Luxfer Holdings PLC is a materials-engineering manufacturer that designs, produces and sells high-performance magnesium alloys/powders, zirconium chemicals, carbon-composite and aluminum gas cylinders, and photo-engraving and developer chemicals across three segments: Elektron, Gas Cylinders and Graphic Arts. The company serves Defense/First Response & Healthcare (44% of 2024 sales), Transportation (29%) and General Industrial (27%), reported 2024 continuing-operations net sales of $391.9 million and net income of $18.3 million, and operates 13 vertically integrated plants with ~1,500 employees across the U.S., U.K., Canada, China and a JV in Japan. Competitive strengths include deep technical R&D, long-standing customer relationships, patented/ proprietary alloys and close customer collaboration for bespoke, high‑value applications; key operational risks center on concentrated raw-material supply (magnesium, carbon fiber) and customer concentration in certain segments.

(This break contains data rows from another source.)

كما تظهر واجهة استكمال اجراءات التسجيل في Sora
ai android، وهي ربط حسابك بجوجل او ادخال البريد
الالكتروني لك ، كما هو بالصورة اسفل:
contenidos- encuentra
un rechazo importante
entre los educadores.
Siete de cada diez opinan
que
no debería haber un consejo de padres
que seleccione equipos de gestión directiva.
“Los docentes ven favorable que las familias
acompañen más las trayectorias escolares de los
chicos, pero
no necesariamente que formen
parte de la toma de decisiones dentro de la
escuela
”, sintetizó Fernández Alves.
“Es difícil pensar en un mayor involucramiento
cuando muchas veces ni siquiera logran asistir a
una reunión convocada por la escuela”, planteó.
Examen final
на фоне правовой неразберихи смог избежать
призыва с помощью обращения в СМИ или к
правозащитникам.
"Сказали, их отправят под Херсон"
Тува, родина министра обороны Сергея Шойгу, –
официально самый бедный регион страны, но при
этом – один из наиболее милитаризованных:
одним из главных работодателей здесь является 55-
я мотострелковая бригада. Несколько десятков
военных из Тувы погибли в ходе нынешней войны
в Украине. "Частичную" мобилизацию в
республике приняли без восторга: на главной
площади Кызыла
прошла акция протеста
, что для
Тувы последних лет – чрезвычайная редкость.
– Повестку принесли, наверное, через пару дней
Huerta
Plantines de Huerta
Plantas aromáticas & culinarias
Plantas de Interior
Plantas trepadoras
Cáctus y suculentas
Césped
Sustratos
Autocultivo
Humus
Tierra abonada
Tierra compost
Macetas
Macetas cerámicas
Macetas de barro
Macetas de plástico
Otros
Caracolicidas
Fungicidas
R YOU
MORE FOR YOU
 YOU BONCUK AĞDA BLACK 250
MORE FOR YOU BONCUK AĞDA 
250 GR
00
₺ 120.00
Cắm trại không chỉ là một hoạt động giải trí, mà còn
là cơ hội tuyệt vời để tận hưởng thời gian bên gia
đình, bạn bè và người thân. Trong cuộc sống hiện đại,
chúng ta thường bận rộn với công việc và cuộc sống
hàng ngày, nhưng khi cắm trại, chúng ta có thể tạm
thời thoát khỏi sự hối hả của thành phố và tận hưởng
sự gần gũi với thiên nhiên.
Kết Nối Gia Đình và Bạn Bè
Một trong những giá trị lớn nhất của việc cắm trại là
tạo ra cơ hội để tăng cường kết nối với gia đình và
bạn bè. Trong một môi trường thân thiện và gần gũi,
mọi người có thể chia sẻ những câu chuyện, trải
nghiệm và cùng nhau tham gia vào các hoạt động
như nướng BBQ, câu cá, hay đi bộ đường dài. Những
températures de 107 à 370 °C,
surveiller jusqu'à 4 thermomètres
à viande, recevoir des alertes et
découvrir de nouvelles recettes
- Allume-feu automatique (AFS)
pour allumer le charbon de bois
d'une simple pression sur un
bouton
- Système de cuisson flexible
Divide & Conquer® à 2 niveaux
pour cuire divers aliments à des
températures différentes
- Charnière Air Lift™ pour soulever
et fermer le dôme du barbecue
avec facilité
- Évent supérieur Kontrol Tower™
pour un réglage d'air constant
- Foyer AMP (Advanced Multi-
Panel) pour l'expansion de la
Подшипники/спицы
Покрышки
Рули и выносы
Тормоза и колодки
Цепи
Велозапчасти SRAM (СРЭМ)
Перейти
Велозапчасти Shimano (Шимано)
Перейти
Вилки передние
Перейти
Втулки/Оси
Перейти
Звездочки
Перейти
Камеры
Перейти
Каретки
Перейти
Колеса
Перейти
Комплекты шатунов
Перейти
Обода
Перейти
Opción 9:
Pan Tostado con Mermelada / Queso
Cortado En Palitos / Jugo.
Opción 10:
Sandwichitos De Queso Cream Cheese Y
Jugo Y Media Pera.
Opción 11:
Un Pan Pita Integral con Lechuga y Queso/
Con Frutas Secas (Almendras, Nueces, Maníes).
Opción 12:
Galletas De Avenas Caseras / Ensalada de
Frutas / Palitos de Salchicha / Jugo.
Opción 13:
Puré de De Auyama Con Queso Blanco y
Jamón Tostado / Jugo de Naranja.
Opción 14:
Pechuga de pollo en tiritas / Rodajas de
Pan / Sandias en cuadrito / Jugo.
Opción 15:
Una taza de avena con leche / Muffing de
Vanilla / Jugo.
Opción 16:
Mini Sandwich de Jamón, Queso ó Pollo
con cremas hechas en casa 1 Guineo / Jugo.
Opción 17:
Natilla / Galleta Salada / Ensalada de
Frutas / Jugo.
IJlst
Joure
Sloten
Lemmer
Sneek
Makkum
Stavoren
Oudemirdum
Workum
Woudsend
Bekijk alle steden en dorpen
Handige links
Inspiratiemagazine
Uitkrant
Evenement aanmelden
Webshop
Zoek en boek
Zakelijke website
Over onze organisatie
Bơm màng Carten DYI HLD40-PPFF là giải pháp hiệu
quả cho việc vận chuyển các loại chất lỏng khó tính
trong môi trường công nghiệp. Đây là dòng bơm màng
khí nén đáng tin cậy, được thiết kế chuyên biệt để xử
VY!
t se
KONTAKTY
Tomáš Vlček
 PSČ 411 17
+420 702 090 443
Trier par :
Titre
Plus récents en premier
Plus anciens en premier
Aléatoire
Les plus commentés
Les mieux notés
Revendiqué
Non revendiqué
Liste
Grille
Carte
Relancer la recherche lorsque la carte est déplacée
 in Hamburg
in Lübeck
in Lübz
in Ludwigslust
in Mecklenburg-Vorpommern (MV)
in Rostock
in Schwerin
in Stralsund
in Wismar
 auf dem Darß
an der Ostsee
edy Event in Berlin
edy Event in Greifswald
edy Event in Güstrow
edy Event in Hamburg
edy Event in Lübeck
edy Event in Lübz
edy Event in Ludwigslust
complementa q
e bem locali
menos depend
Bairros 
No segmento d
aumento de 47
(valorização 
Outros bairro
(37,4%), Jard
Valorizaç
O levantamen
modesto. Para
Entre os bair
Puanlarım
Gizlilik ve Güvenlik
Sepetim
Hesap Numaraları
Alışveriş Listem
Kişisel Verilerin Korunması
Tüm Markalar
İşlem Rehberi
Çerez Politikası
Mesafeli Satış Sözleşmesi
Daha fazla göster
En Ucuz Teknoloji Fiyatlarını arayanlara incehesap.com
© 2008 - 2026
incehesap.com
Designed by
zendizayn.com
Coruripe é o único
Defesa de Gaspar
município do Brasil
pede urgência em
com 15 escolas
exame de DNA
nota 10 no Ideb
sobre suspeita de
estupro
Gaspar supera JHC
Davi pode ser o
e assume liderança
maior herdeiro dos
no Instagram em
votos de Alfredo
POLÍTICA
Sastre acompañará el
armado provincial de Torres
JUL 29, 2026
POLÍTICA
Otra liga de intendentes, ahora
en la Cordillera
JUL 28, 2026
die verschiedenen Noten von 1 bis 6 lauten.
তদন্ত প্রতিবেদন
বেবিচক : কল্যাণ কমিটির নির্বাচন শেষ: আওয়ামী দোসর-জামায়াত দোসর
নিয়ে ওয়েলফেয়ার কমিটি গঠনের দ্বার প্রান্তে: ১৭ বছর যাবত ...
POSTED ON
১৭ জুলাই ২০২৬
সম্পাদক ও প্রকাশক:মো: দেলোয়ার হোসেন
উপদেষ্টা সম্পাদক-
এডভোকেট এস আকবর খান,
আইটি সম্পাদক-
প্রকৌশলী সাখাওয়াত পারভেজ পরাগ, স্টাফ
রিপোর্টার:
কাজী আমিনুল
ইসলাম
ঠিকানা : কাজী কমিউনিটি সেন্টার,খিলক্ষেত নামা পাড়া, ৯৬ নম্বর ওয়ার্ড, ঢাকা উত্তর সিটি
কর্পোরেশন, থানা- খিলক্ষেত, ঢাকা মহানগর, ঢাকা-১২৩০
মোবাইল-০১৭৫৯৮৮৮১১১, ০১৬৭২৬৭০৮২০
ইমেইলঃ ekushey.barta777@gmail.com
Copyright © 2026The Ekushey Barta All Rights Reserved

Given Luxfer’s capital-light R&D and manufacturing focus and the 2024 emphasis on margin recovery, executive pay is likely weighted toward short‑ and long‑term incentive plans tied to financial metrics such as adjusted EBITDA, gross margin expansion, free cash flow/operating cash flow and working‑capital improvement (important for covenant compliance). Long‑term awards for retention of technical talent and alignment with shareholders are likely equity‑based (PSUs/stock options or restricted shares) measured on multi‑year targets such as ROIC, TSR or multi‑year EBITDA/FCF milestones; pension accounting volatility and any material one‑off items (legal recoveries, asset disposals) will be relevant when setting or adjusting targets. Safety and operational KPIs (lost‑time incident rate, plant uptime, successful divestiture execution) and strategic priorities (completion of Graphic Arts and Superform divestitures, selective capex) are plausible modifier metrics for bonuses, while modest dividends and occasional buybacks influence realized equity compensation value.
Material nonpublic events that could drive insider activity include divestiture announcements and deal terms, legal-recovery outcomes, covenant or refinancing developments (including the $25m loan note due 2026 and the July 2030 revolving facility repricing), major defense or large commercial contract awards, and significant raw‑material supply disruptions or pricing shocks. As a UK‑headquartered, U.S.-listed industrial, insiders must navigate both UK/European market abuse rules and SEC reporting (Form 4) — expect standard blackout windows around earnings, strategic transactions and divestitures and frequent use of pre‑arranged 10b5‑1 plans to manage trading timing. High customer concentration and supply‑chain dependence make positive or negative operational updates particularly price‑sensitive, so proximity to such information is a meaningful factor when evaluating insider buys/sells.